The aims of the reform is to secure equal and high-quality social and health services to all Finns, improve the availability and reachability of the services, to reduce the differences in wellbeing and health, to secure the availability of professionally qualified labor to social and health services, to respond to the challenges caused by aging (population) and declining birthrate and to restrict the growth of costs. 

In its policy declaration, the government said it will investigate the possibilities of dissolving "the multi-channel financing" of current health care system. It refers to the fact that taxpayers' money is currently channelled both to the public primary care as well as into the employment-based care.
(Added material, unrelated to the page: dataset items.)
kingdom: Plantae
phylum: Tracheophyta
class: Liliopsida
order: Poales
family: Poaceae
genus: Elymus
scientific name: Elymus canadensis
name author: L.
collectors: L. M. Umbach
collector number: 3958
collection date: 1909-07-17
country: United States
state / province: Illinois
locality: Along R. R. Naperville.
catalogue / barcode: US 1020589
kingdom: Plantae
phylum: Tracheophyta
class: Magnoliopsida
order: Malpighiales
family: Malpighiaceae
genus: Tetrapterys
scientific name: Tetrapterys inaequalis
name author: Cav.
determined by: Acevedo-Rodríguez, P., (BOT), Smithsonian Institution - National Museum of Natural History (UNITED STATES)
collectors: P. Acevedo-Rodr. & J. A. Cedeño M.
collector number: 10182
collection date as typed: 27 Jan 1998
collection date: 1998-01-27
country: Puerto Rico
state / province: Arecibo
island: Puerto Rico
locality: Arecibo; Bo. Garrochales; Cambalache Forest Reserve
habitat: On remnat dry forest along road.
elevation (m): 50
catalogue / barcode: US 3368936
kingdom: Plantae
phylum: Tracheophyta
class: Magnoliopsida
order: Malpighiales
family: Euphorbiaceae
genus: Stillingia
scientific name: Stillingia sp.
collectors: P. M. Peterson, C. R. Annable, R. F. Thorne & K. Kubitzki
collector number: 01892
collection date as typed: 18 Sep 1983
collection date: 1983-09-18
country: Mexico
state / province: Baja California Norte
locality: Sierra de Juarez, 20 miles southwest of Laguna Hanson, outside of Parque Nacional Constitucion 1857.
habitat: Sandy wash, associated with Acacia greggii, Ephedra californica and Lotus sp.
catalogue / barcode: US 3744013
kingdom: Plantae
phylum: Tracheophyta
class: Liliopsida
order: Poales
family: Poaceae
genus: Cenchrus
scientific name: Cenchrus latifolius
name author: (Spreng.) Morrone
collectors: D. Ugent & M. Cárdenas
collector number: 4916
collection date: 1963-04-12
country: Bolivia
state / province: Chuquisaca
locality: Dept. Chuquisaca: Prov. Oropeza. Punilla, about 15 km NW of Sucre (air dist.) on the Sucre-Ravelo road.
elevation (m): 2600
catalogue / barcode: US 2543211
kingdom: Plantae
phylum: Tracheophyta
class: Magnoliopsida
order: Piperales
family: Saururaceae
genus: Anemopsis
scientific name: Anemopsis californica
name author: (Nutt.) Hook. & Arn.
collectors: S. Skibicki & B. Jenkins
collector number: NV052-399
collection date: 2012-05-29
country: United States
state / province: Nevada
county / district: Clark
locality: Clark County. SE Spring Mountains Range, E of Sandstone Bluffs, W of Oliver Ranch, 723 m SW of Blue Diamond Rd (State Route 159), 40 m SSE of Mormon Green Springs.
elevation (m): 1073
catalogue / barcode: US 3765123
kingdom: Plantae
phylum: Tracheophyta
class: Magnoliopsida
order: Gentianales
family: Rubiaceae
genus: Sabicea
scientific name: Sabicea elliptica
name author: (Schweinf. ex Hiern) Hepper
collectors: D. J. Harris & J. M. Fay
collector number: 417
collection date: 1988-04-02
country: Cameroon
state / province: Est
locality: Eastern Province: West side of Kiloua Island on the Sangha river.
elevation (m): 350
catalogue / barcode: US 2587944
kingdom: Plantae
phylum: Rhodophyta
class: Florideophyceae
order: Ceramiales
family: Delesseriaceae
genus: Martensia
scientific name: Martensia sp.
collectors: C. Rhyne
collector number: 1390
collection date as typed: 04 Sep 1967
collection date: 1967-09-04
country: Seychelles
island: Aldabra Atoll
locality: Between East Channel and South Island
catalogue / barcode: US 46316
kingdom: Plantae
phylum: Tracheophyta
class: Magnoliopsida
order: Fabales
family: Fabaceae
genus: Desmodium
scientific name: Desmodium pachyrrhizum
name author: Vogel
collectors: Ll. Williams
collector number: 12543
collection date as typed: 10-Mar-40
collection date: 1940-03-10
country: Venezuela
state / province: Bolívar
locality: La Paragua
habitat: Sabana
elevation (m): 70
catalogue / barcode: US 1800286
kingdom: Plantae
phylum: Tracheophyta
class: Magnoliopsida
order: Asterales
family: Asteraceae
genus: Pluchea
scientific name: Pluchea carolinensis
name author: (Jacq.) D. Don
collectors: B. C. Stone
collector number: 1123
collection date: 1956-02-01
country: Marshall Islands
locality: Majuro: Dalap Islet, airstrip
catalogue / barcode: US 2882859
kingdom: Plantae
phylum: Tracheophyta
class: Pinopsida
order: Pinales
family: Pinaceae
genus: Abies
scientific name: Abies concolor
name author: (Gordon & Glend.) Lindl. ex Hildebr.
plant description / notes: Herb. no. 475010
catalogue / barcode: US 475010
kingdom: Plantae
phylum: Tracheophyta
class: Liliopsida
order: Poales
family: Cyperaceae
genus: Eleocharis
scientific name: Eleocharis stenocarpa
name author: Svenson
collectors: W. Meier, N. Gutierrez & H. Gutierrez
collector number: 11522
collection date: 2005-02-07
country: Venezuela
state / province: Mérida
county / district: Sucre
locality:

The equality problem in Finnish primary care is based on the existence of two parallel primary health care systems, with vastly different service abilities. Some 2 million Finns have access to employment-based health care funded jointly by the public Social Insurance Institution Kela and the employers.

But the rest use public health centers where waiting times to see a doctor may be up to three months. When retiring, people have to switch to the public health centers, where the decline in quality has been a shock to many people.

Patient organizations and media last year raised the issue that the long waiting times in the public health centers have caused delays in despatching to specialist care in hospitals. The delay has often been fatal to cancer patients, for example.